Histoire politique et sociale des dissidences sexuelles et de genre en URSS et dans l’espace postsoviétique

Publié le 27 juin par Institut du genre

Appel à articles pour un numéro spécial des Cahiers du monde russe, parution 2021.
Coordinateurs : Arthur CLECH (EHESS, Paris), Dan HEALEY (St. Antony’s College, Oxford)

Que ce soit dans l’empire russe, en URSS ou dans les pays nouvellement indépendants qui lui ont succédé, le pouvoir s’en est pris à l’homosexualité. Il le fait parfois directement en procédant à une répression médico-pénale, mais généralement, c’est de manière indirecte que s’exercent d’autres formes de censure sociale, à travers notamment des institutions soviétiques telles que le tribunal des camarades. En l’espèce, l’expérience soviétique présente au moins une singularité justifiant son étude séparée : un article de loi stalinien antisodomie inscrit dans le Code pénal de toutes les républiques soviétiques avant la Seconde Guerre mondiale, tandis que plusieurs pays du Traité de Varsovie, les États socialistes d’Europe centrale et orientale, en étaient dépourvus ou s’en étaient débarrassés. Selon les républiques soviétiques, on pouvait observer des différences notables dans les peines requises contre la sodomie, différences qui iront parfois en s’accroissant après le démembrement de l’URSS.

→ CONSIGNES
• a. Pouvez-vous transcrire l'appel à articles sur les dissidences sexuelles en URSS, depuis "Publié le 27" jusqu'à "Antony’s College, Oxford)"?
• b. Comment résumer en deux phrases l'appel à articles sur les dissidences sexuelles en URSS?
• c. Pourriez-vous écrire la suite de l'appel à articles sur les dissidences sexuelles en URSS, à partir de sa dernière phrase?
Les lignes n'interviennent en rien dans ce travail.

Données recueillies
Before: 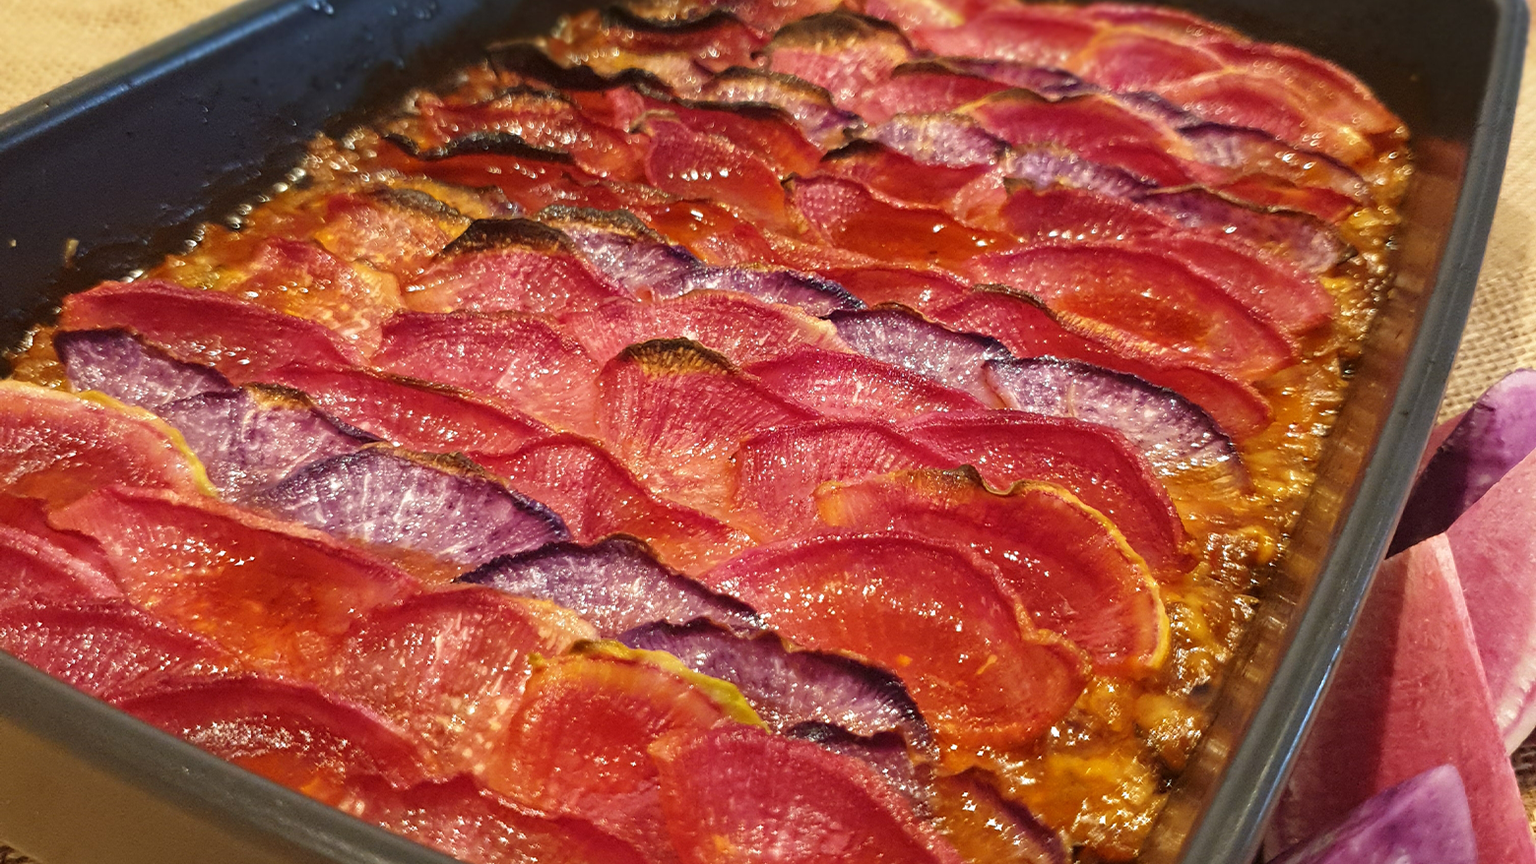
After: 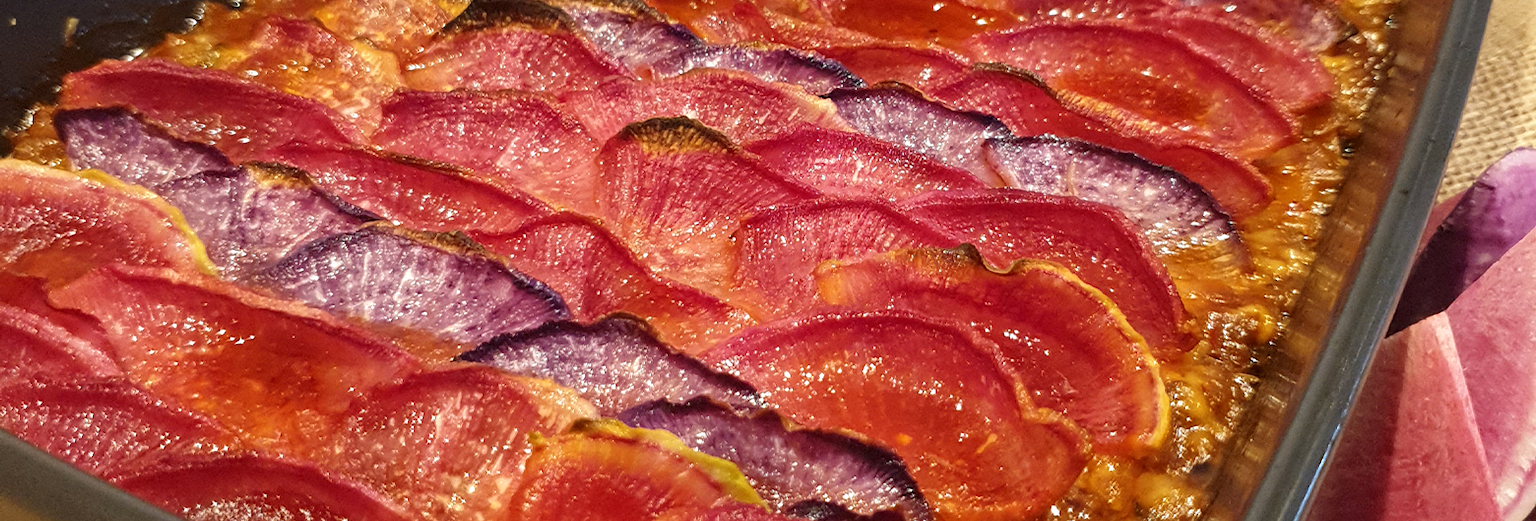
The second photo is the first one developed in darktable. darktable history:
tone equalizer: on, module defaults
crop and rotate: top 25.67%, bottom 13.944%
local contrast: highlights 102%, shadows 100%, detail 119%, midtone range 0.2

--

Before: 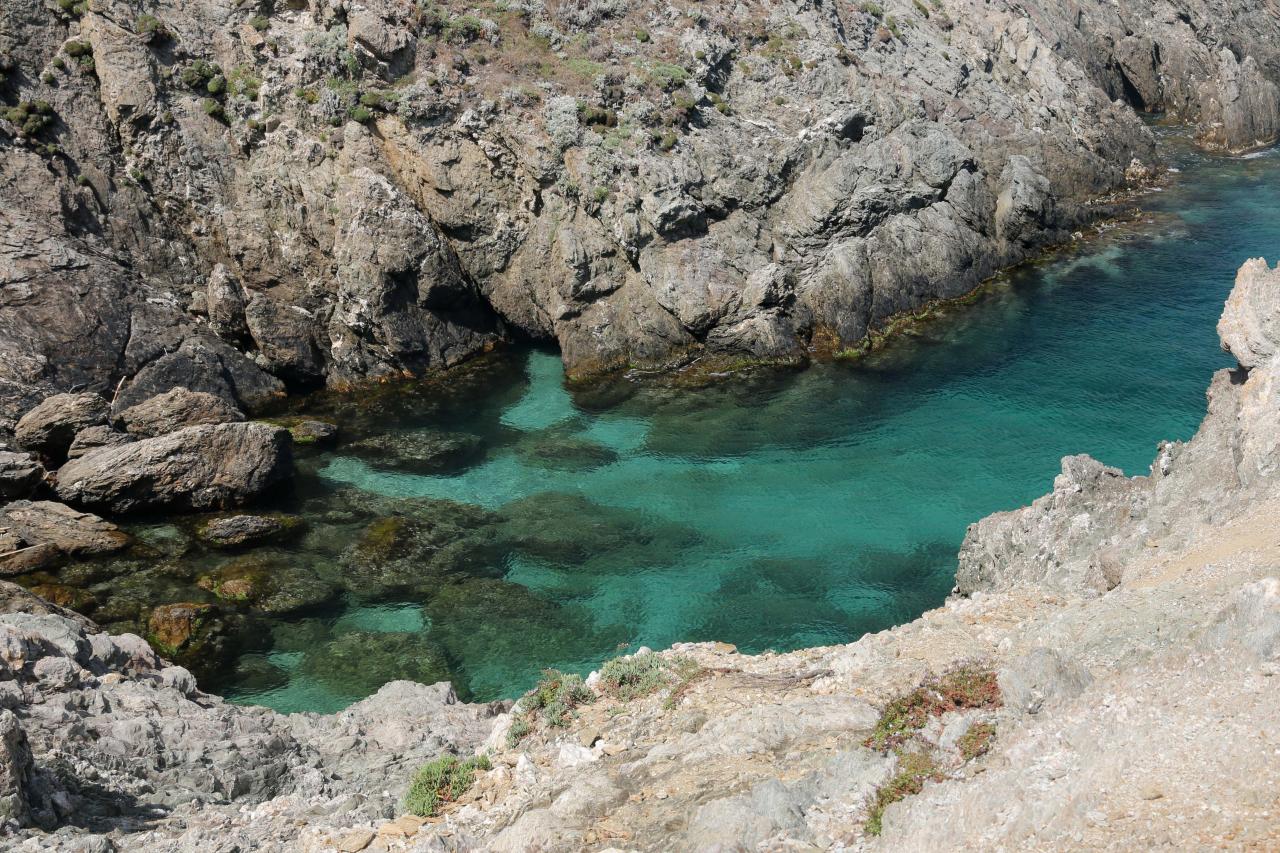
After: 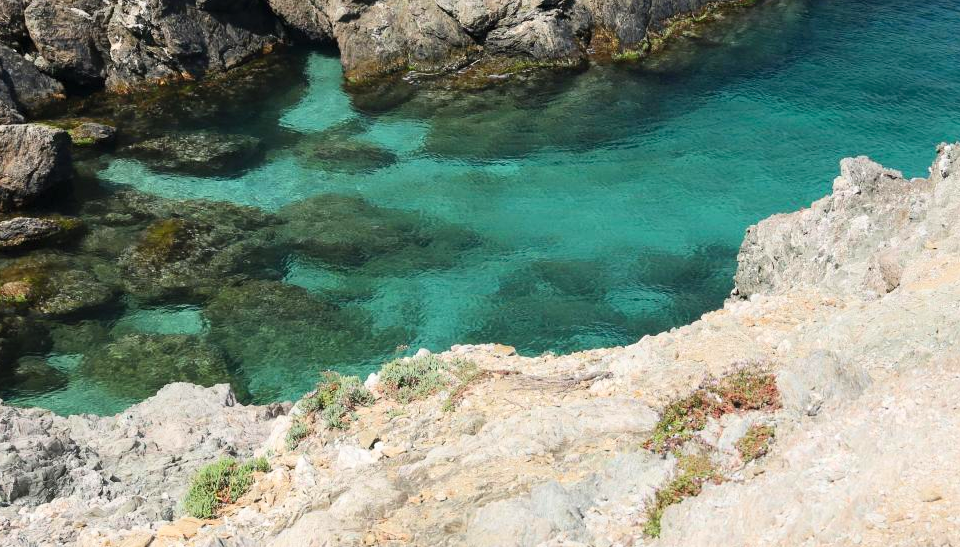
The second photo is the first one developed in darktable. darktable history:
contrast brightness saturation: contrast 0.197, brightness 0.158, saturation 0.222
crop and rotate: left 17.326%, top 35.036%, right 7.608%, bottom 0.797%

→ RÉPONSES
• a.
Publié le 27 juin par Institut du genre

Appel à articles pour un numéro spécial des Cahiers du monde russe, parution 2021.
Coordinateurs : Arthur CLECH (EHESS, Paris), Dan HEALEY (St. Antony’s College, Oxford)

• b. Dans l'empire russe, en URSS et dans les pays indépendants qui lui ont succédé, le pouvoir s'en est pris à l'homosexualité, parfois par une répression médico-pénale directe, mais le plus souvent par des formes indirectes de censure sociale, notamment à travers le tribunal des camarades. L'expérience soviétique se singularise par un article de loi stalinien antisodomie inscrit avant la Seconde Guerre mondiale dans le Code pénal de toutes les républiques soviétiques, alors que plusieurs pays du Traité de Varsovie en étaient dépourvus ou s'en étaient débarrassés, et les peines variaient selon les républiques.

• c.
La revue Cahiers du monde russe souhaite étudier pour le XXe et le début du XXIesiècle, l’histoire de la « dissidence sexuelle et de genre ». Elle veut rendre compte de la régulation médico-légale qui a alors été mise en place à l’encontre de cette dissidence, mais aussi mettre en lumière les effets que cette régulation n’a pas manqué d’avoir au sein des subjectivités queers : phénomènes d’autocensure, de délation, de contre discours ainsi que d’autres stratégies de survie.
Les analyses d’œuvres littéraires ou artistiques ne sont pas à exclure car elles peuvent constituer le lieu par excellence des subjectivités queer. Émergeant aussi bien dans les capitales qu’en province, la presse LGBT des années 1990 et du début des années 2000 comporte notamment un abondant courrier des lecteurs et des lectrices qui constitue autant d’entrées pour mieux rendre compte des voix queers.

Date limite d’envoi des résumés : 6 septembre 2019

Langues acceptées : français, anglais et russe.